Selon la police, la criminalité organisée augmente, s’internationalise et se durcit
La direction nationale de la police et la police judiciaire ont fait état de l’augmentation de la criminalité organisée en Europe, et de la répercussion sur la Finlande de cette tendance. Depuis le début du siècle, le nombre d’organisations criminelles a doublé en Finlande. Cette année, a vu le jour en Finlande un sous-groupe du groupe russe Night Wolves, RMI.
Selon Christer Ahlgren, commissaire divisionnaire de la police judiciaire, le groupe ne constitue pas à ce stade de menace à la sécurité générale. Avec l’arrivée de nouveaux groupes, il est toutefois envisageable que les rivalités entre les différentes organisations créent des tensions et violences.
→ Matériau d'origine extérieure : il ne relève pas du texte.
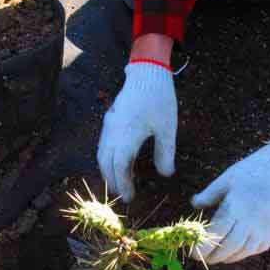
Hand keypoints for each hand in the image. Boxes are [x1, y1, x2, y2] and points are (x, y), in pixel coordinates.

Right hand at [98, 61, 175, 201]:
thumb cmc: (159, 98)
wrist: (146, 72)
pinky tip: (117, 164)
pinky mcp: (110, 120)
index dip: (122, 184)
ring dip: (108, 171)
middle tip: (123, 195)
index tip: (130, 197)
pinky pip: (103, 145)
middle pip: (106, 163)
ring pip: (101, 154)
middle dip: (112, 181)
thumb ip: (166, 153)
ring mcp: (109, 125)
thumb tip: (166, 174)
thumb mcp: (167, 128)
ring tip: (119, 183)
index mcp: (127, 134)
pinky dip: (107, 159)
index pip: (119, 166)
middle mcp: (113, 131)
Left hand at [191, 124, 269, 263]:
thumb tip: (194, 204)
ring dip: (225, 258)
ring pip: (241, 253)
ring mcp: (263, 230)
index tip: (191, 251)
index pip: (213, 235)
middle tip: (201, 257)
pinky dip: (242, 254)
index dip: (201, 247)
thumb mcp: (228, 177)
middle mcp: (249, 223)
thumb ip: (209, 194)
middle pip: (226, 249)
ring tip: (215, 256)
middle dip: (211, 257)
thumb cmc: (255, 169)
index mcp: (234, 208)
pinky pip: (255, 250)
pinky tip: (234, 251)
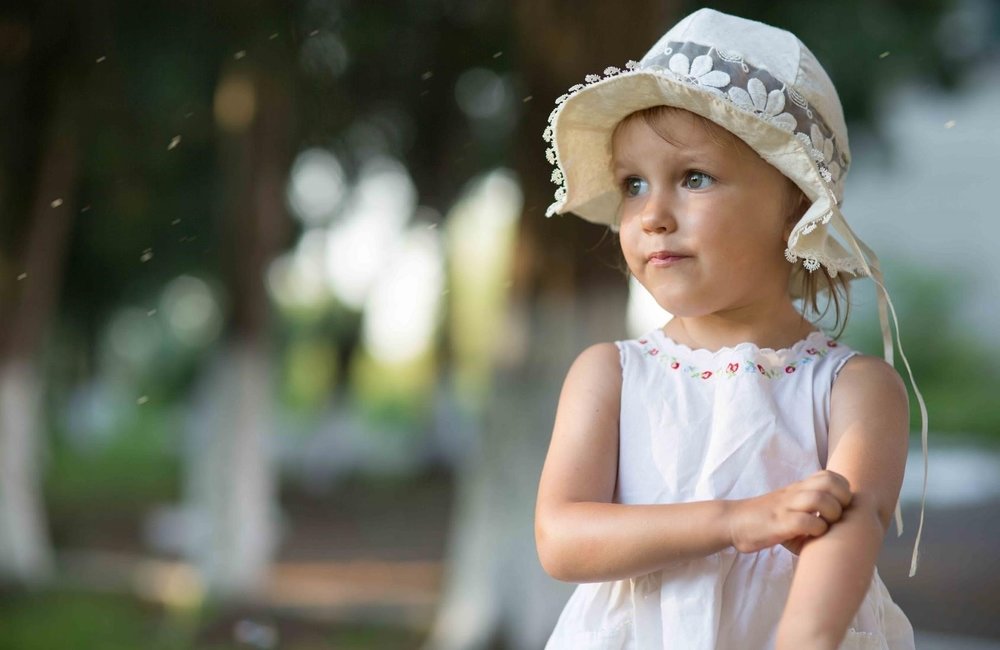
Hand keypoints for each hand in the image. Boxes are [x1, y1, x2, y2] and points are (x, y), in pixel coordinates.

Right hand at [727, 470, 851, 553]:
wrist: (732, 522)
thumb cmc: (764, 520)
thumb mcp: (788, 506)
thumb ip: (808, 508)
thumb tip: (836, 523)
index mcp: (798, 488)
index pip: (830, 475)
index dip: (843, 490)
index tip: (841, 507)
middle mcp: (794, 493)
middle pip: (830, 482)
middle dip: (843, 500)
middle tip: (838, 516)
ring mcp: (786, 507)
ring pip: (820, 498)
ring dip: (831, 514)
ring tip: (826, 525)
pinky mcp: (778, 524)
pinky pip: (806, 521)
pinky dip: (816, 529)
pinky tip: (812, 535)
Les organisations criminelles disposent de plus en plus souvent d’entreprises utilisées pour le blanchiment d’argent. Ces entreprises relèvent notamment du bâtiment, du gardiennage et de la restauration.
Jari Liukku, directeur du centre de lutte contre la criminalité organisée d’Europol, considère l’augmentation de la criminalité organisée comme une des menaces les plus importantes pour la sécurité intérieure de l’Europe.
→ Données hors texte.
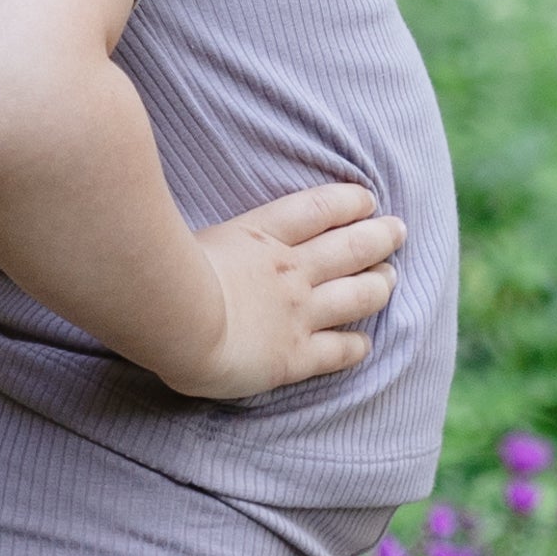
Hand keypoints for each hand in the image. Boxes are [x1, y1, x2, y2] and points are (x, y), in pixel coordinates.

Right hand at [166, 177, 405, 399]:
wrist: (173, 317)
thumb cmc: (159, 271)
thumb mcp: (176, 230)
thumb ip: (192, 222)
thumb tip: (182, 204)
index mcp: (260, 235)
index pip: (319, 209)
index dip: (349, 202)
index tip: (367, 199)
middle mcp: (290, 270)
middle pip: (351, 247)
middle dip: (380, 237)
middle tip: (397, 231)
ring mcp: (298, 312)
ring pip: (359, 294)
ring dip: (380, 284)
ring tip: (391, 278)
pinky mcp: (296, 356)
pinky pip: (339, 350)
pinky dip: (357, 346)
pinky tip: (365, 345)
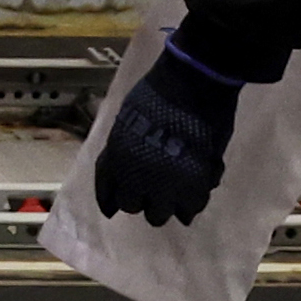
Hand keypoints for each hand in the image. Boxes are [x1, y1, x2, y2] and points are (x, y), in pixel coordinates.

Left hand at [93, 45, 241, 225]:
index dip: (108, 200)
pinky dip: (190, 205)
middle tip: (149, 193)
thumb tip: (121, 166)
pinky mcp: (195, 185)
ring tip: (171, 199)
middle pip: (131, 205)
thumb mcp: (125, 122)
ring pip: (159, 214)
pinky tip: (191, 199)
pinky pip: (190, 208)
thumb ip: (122, 148)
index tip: (111, 209)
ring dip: (164, 207)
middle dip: (138, 200)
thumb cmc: (157, 94)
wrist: (191, 85)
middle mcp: (135, 176)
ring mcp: (165, 184)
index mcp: (115, 157)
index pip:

Malgré cette augmentation, y compris en Finlande, la situation est néanmoins selon lui maîtrisée en Finlande où le réseau d’organisations criminelles n’est pas aussi puissant que dans certains autres Etats membres.
Géographiquement, la Finlande n’est pas idéale au niveau des logistiques, ce qui diminue son attractivité aux yeux des bandes criminelles.
KS/sam/12, HS/sam/A25

Djihadistes

Une femme djihadiste revenue en Finlande serait une salafiste active
Une helsinkienne revenue de Syrie, d’où elle a activement été en contact avec les femmes salafistes de Finlande, serait revenue en Finlande, selon Ilta-Sanomat, et serait une des personnages centrales des salafistes d’Helsinki.
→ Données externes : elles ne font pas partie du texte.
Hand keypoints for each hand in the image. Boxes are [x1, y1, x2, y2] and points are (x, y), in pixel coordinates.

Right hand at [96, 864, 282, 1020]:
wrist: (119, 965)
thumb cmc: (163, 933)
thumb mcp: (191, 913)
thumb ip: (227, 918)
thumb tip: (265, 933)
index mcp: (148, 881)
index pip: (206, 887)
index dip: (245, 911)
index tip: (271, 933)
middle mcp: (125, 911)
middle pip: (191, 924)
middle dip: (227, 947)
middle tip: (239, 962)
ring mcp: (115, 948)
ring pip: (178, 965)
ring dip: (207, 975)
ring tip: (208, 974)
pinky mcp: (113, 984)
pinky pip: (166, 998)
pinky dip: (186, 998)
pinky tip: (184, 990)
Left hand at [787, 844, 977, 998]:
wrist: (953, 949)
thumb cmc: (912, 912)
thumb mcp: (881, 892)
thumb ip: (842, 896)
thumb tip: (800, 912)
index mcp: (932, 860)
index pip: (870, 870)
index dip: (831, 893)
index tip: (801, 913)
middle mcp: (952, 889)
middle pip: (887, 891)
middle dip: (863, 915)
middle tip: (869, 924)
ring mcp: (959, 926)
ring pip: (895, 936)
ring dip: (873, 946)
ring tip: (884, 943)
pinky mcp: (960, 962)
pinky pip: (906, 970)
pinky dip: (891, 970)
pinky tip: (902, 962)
Selon la Sûreté nationale, des combattants partis de Finlande dans les rangs de Daech ont des positions importantes dans l’organisation. En Finlande, il y a des personnes qui ont des liens avec ces personnes-là et qui soutiennent ou promeuvent des activités terroristes.
HS/dim/A19

Immigration

Nouveau groupe de sans papiers à Helsinki
Helsingin Sanomat rend compte du fait que, depuis que la politique d’immigration finlandaise a été durcie en 2016, un nouveau type de situation illégale s’est créé pour des immigrés. Il s’agit de personnes qui sont officiellement résidents d’une commune, et qui bénéficient du droit à la sécurité sociale, à l’accès aux crèches et à l’éducation, mais qui ne peuvent plus renouveler leur permis de séjour accordé à durée déterminée au titre de la protection humanitaire. Depuis que la Finlande a supprimé la protection humanitaire parmi les motifs d’octroi de permis de séjour, ces personnes, qui souvent vivent en Finlande depuis des années, n’ont plus droit à travailler, faute de permis. Cela créé le risque d’abus dans la vie professionnelle.